What you should do:
Extract the lines from the first one through the line containing "### Documentation & Handoff ✅", both included, and reproduce them unchanged. Omit the pictures from your answer.
━━━ Given entries
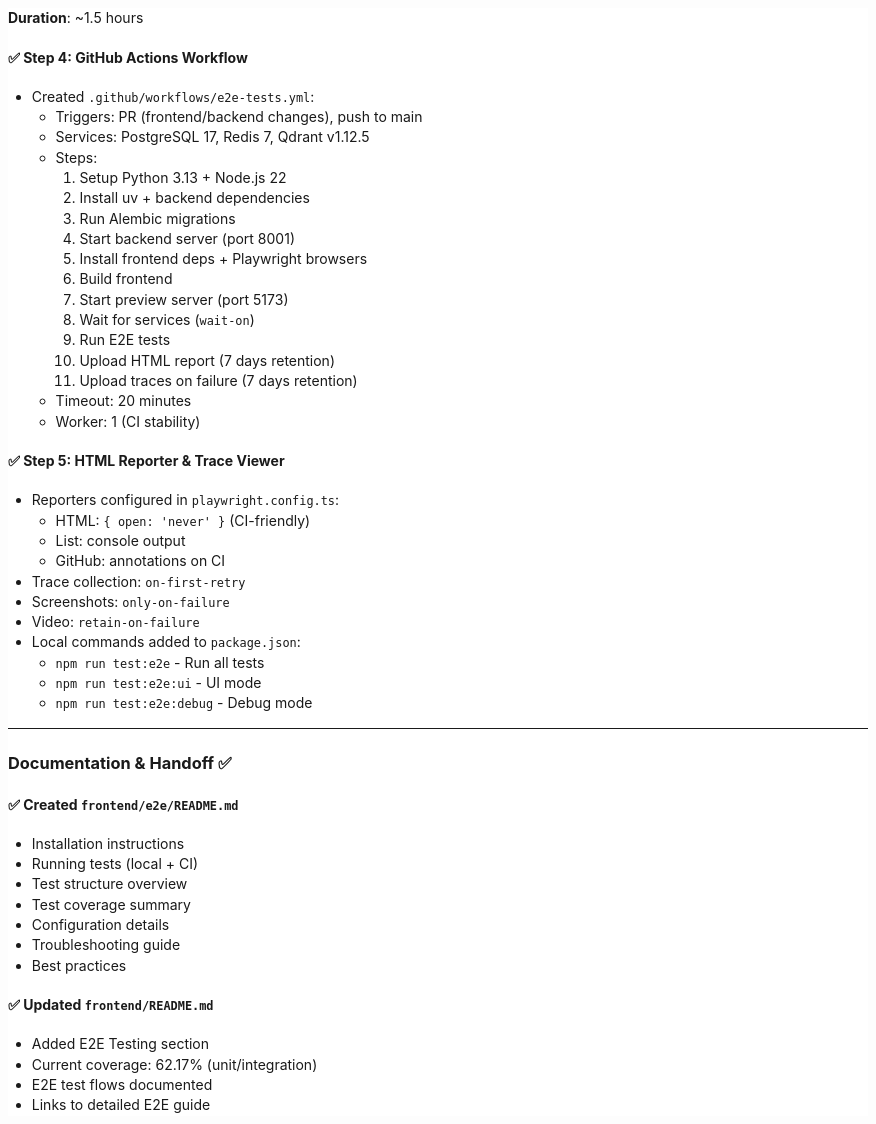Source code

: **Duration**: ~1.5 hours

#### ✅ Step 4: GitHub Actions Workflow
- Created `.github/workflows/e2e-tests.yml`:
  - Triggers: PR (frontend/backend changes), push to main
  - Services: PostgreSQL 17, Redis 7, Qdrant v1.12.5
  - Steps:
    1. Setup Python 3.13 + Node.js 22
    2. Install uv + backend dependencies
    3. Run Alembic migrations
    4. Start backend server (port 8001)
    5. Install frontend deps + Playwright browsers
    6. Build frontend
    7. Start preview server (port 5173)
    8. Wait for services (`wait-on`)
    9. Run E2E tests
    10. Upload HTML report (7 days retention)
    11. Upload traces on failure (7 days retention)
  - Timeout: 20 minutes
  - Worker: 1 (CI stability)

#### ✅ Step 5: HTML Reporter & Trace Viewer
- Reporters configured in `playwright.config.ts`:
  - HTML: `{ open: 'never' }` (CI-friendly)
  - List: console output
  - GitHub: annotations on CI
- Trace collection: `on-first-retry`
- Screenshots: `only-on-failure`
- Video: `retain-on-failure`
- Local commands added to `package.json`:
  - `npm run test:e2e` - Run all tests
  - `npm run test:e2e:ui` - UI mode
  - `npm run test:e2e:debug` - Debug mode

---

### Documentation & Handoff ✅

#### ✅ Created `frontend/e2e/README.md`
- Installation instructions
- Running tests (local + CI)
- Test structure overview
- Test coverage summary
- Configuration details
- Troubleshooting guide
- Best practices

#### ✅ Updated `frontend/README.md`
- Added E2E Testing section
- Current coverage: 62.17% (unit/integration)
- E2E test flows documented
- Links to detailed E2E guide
━━━━━━
Answer to the problem:
Source code

: **Duration**: ~1.5 hours

#### ✅ Step 4: GitHub Actions Workflow
- Created `.github/workflows/e2e-tests.yml`:
  - Triggers: PR (frontend/backend changes), push to main
  - Services: PostgreSQL 17, Redis 7, Qdrant v1.12.5
  - Steps:
    1. Setup Python 3.13 + Node.js 22
    2. Install uv + backend dependencies
    3. Run Alembic migrations
    4. Start backend server (port 8001)
    5. Install frontend deps + Playwright browsers
    6. Build frontend
    7. Start preview server (port 5173)
    8. Wait for services (`wait-on`)
    9. Run E2E tests
    10. Upload HTML report (7 days retention)
    11. Upload traces on failure (7 days retention)
  - Timeout: 20 minutes
  - Worker: 1 (CI stability)

#### ✅ Step 5: HTML Reporter & Trace Viewer
- Reporters configured in `playwright.config.ts`:
  - HTML: `{ open: 'never' }` (CI-friendly)
  - List: console output
  - GitHub: annotations on CI
- Trace collection: `on-first-retry`
- Screenshots: `only-on-failure`
- Video: `retain-on-failure`
- Local commands added to `package.json`:
  - `npm run test:e2e` - Run all tests
  - `npm run test:e2e:ui` - UI mode
  - `npm run test:e2e:debug` - Debug mode

---

### Documentation & Handoff ✅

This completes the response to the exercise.